Go through the entries below and return every line that contains "their".

[Available data]

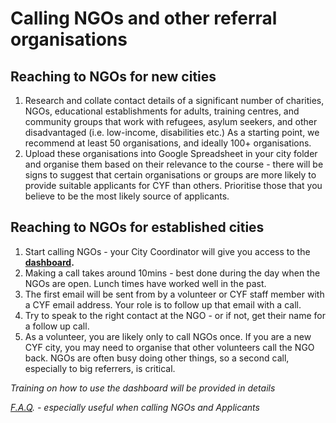 # Calling NGOs and other referral organisations

## Reaching to NGOs for new cities

1. Research and collate contact details of a significant number of charities, NGOs, educational establishments for adults, training centres, and community groups that work with refugees, asylum seekers, and other disadvantaged (i.e. low-income, disabilities etc.) As a starting point, we recommend at least 50 organisations, and ideally 100+ organisations.
2. Upload these organisations into Google Spreadsheet in your city folder and organise them based on their relevance to the course - there will be signs to suggest that certain organisations or groups are more likely to provide suitable applicants for CYF than others. Prioritise those that you believe to be the most likely source of applicants.

## Reaching to NGOs for established cities

1. Start calling NGOs - your City Coordinator will give you access to the [**dashboard**](https://docs.codeyourfuture.io/teams/ambassadors/applicant-outreach/ngo-dashboard-step-by-step-guide-for-volunteers)**.**&#x20;
2. Making a call takes around 10mins - best done during the day when the NGOs are open. Lunch times have worked well in the past.
3. The first email will be sent from by a volunteer or CYF staff member with a CYF email address. Your role is to follow up that email with a call.
4. Try to speak to the right contact at the NGO - or if not, get their name for a follow up call.
5. As a volunteer, you are likely only to call NGOs once. If you are a new CYF city, you may need to organise that other volunteers call the NGO back. NGOs are often busy doing other things, so a second call, especially to big referrers, is critical.

_Training on how to use the dashboard will be provided in details_&#x20;

[_F.A.Q_](https://codeyourfuture.io/faq/)_. - especially useful when calling NGOs and Applicants_&#x20;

[/Available data]

Result for this exercise:
2. Upload these organisations into Google Spreadsheet in your city folder and organise them based on their relevance to the course - there will be signs to suggest that certain organisations or groups are more likely to provide suitable applicants for CYF than others. Prioritise those that you believe to be the most likely source of applicants.
4. Try to speak to the right contact at the NGO - or if not, get their name for a follow up call.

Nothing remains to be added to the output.